Task item: Search the entries below for the word "linejoin", then copy each line in which it is found.

== Segment start ==

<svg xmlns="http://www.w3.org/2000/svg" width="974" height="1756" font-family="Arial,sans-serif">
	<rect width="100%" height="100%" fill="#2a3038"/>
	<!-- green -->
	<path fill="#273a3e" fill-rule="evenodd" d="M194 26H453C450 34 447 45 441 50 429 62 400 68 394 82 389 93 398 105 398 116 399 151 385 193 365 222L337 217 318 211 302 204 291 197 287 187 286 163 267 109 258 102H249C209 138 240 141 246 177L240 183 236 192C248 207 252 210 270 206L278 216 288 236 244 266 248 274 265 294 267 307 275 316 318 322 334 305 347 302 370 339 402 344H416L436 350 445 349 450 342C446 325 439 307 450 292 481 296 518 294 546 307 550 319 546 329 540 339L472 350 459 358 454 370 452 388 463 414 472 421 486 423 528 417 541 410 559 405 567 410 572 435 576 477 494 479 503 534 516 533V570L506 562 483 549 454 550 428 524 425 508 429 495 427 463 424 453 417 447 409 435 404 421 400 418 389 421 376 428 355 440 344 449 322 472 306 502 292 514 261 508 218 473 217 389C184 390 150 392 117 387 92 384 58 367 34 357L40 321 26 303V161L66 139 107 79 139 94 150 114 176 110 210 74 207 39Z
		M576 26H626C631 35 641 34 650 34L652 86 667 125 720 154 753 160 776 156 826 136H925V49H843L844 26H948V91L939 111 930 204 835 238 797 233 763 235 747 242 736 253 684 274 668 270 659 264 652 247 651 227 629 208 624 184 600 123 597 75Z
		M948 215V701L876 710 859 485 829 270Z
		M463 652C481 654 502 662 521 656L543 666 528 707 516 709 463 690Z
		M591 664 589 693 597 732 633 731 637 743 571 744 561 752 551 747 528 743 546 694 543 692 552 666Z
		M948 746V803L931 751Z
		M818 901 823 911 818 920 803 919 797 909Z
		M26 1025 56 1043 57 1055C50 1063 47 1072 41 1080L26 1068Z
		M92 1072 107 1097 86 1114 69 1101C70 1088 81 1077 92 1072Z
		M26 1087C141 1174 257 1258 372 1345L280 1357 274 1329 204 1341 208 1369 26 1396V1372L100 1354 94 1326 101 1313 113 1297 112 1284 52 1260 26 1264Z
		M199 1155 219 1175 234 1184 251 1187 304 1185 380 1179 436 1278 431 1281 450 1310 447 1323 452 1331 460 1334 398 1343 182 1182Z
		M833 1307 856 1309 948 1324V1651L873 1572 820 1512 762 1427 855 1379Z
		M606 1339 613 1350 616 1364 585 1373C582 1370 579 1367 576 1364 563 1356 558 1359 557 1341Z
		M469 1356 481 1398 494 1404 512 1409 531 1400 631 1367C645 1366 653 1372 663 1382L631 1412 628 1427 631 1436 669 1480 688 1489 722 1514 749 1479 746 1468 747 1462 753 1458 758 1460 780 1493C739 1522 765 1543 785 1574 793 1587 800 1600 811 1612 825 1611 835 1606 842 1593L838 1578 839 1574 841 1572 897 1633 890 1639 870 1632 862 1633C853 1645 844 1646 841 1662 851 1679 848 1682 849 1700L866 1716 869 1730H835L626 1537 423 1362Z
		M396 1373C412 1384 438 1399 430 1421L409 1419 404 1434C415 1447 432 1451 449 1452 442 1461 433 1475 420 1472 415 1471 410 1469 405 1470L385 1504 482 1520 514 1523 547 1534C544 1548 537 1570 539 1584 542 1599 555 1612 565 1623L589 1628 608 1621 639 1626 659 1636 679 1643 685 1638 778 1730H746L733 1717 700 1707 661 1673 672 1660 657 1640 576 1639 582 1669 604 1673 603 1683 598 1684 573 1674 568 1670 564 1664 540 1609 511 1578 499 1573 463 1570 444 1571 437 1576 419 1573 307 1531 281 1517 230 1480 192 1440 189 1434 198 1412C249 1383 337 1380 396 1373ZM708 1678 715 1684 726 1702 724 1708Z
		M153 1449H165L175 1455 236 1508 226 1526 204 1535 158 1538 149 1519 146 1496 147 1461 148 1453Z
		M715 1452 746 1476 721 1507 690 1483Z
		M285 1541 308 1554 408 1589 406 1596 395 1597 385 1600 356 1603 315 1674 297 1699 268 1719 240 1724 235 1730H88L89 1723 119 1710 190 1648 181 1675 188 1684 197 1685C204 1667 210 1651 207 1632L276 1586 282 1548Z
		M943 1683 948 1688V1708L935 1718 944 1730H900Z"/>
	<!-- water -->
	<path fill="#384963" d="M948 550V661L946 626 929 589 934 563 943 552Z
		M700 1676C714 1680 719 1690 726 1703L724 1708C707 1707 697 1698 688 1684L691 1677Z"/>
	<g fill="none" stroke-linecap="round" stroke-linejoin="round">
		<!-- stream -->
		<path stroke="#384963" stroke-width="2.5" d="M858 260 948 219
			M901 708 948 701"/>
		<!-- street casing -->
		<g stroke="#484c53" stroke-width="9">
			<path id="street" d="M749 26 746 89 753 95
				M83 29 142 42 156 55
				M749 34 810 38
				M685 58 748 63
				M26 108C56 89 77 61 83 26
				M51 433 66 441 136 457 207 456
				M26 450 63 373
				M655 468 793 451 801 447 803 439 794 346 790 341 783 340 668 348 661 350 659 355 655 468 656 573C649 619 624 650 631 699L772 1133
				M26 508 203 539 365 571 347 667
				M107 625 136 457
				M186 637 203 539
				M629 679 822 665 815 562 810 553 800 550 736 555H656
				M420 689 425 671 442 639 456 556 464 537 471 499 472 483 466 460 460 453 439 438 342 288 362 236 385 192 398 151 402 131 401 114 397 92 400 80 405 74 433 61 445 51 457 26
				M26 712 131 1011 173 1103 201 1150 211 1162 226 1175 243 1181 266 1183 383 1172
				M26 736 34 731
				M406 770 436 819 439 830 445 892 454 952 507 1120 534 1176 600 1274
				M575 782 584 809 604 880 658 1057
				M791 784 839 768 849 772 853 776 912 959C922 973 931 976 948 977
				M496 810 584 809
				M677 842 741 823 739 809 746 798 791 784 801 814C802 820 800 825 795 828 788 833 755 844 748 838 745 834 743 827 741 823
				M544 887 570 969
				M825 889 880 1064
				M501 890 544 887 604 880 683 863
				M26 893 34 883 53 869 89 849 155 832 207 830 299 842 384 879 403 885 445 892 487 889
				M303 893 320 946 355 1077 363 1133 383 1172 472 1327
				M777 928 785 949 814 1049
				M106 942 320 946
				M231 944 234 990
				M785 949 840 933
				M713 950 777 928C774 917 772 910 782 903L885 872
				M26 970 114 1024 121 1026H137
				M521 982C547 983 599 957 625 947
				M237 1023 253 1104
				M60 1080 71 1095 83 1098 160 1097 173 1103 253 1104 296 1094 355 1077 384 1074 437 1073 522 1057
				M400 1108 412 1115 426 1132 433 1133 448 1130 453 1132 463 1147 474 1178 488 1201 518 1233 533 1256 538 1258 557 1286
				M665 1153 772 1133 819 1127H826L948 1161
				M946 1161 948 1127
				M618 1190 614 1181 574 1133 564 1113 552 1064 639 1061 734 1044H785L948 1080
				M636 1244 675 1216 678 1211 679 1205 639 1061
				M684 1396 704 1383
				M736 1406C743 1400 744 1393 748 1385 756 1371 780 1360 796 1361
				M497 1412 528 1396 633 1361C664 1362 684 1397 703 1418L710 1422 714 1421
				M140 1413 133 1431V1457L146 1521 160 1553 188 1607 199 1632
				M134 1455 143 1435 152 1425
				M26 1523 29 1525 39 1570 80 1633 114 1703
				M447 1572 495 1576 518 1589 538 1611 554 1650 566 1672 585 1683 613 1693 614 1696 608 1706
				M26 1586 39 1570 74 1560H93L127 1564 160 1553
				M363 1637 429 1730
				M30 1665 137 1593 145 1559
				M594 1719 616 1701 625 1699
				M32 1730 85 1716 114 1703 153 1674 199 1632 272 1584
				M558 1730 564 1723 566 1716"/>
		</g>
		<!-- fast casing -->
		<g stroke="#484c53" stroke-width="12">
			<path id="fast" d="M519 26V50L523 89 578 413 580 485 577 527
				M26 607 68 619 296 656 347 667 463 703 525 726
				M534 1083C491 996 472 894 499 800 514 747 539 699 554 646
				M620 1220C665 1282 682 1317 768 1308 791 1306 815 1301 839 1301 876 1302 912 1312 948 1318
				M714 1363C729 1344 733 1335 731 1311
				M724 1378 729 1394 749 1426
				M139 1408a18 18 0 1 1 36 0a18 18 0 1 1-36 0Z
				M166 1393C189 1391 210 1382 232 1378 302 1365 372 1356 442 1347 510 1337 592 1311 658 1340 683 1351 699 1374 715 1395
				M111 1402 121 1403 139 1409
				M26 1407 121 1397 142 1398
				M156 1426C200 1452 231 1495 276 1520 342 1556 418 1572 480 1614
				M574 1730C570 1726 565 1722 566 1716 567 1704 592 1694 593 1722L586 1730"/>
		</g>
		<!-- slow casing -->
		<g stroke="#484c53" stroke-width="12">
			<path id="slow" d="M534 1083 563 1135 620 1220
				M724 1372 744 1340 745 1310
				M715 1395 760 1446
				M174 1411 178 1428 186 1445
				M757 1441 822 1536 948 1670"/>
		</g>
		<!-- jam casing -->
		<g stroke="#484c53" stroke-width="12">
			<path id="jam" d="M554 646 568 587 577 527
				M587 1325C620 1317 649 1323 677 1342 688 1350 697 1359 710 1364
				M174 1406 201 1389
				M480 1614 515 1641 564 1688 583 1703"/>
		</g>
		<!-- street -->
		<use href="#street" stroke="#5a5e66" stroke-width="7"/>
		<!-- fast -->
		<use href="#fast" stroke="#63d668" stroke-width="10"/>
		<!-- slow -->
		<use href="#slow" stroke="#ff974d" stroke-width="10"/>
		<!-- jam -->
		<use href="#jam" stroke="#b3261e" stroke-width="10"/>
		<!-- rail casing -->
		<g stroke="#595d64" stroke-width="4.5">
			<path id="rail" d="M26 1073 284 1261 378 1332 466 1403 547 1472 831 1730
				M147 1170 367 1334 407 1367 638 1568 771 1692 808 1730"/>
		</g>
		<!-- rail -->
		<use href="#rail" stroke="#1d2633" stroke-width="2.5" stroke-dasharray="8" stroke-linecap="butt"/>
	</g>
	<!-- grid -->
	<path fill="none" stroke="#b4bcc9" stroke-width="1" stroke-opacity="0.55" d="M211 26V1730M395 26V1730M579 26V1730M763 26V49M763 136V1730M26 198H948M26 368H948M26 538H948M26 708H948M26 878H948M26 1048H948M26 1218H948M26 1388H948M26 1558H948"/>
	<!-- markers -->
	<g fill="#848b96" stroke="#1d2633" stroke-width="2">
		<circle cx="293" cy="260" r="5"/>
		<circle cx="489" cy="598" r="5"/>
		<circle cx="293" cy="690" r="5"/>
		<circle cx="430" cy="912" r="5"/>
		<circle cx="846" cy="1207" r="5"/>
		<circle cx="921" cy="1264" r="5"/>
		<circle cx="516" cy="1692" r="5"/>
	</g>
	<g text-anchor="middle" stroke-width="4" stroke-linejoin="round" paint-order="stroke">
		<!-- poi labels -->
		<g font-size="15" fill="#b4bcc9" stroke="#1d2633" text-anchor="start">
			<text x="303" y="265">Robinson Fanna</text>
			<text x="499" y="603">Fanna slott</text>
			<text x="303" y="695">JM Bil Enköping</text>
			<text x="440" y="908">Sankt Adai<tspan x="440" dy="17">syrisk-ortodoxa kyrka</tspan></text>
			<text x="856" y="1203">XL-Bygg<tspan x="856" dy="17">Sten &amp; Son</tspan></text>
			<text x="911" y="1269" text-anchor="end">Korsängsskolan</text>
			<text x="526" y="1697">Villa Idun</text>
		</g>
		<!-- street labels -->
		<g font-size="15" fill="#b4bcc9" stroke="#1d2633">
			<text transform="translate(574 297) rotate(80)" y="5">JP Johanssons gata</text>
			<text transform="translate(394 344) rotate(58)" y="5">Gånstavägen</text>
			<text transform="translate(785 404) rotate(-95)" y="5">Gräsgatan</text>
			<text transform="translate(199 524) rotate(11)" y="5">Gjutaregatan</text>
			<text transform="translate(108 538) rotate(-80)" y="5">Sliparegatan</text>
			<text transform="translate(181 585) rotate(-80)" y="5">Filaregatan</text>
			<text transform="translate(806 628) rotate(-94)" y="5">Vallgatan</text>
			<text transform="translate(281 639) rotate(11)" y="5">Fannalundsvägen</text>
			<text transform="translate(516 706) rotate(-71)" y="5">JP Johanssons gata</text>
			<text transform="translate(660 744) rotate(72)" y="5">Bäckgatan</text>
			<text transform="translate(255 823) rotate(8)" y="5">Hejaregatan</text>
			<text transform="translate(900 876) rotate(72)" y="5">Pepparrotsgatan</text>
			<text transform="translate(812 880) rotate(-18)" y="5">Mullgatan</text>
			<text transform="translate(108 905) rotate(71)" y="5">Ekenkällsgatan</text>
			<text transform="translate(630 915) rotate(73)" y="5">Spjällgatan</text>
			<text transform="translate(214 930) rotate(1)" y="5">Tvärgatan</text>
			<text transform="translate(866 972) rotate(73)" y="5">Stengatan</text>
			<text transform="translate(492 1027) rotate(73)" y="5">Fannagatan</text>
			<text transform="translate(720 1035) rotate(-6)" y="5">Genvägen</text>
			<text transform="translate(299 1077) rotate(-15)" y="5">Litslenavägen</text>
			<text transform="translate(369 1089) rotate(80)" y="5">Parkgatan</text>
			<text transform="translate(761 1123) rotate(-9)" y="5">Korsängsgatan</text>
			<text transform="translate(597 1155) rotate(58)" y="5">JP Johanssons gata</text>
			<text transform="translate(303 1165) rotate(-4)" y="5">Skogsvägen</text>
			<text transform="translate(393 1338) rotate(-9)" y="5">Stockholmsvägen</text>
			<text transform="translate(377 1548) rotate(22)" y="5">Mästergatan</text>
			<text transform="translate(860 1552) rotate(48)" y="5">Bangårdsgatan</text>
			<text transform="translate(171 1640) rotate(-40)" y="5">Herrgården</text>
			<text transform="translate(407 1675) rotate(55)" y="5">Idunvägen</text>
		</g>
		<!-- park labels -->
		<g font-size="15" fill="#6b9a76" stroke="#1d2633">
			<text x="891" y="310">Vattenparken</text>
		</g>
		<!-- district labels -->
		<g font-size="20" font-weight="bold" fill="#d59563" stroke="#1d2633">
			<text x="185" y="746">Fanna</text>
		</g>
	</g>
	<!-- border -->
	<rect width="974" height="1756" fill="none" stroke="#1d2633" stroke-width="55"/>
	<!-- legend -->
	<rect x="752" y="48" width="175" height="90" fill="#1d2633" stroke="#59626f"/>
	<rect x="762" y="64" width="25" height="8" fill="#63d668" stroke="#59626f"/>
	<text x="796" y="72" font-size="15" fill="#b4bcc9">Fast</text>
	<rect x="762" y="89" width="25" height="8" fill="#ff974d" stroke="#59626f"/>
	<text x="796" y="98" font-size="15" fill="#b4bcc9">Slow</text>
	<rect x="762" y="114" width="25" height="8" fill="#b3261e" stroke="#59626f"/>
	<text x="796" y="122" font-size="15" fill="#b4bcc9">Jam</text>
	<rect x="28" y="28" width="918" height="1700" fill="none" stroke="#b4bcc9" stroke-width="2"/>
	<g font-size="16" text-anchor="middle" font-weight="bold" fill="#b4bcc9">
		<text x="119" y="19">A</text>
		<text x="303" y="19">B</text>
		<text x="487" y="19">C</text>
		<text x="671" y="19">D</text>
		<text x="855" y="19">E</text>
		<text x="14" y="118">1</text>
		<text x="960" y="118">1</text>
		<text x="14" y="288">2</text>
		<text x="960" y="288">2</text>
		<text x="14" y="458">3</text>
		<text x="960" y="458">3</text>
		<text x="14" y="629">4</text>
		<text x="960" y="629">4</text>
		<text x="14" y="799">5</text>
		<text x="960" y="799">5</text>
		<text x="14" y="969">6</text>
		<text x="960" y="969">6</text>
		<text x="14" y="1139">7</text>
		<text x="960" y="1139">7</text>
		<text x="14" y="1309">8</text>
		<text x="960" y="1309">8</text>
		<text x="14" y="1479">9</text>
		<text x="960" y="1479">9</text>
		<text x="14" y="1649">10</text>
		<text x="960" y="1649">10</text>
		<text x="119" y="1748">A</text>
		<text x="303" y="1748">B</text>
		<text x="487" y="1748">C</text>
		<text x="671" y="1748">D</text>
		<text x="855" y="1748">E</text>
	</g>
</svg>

== Segment end ==

Written solution:
	<g fill="none" stroke-linecap="round" stroke-linejoin="round">
	<g text-anchor="middle" stroke-width="4" stroke-linejoin="round" paint-order="stroke">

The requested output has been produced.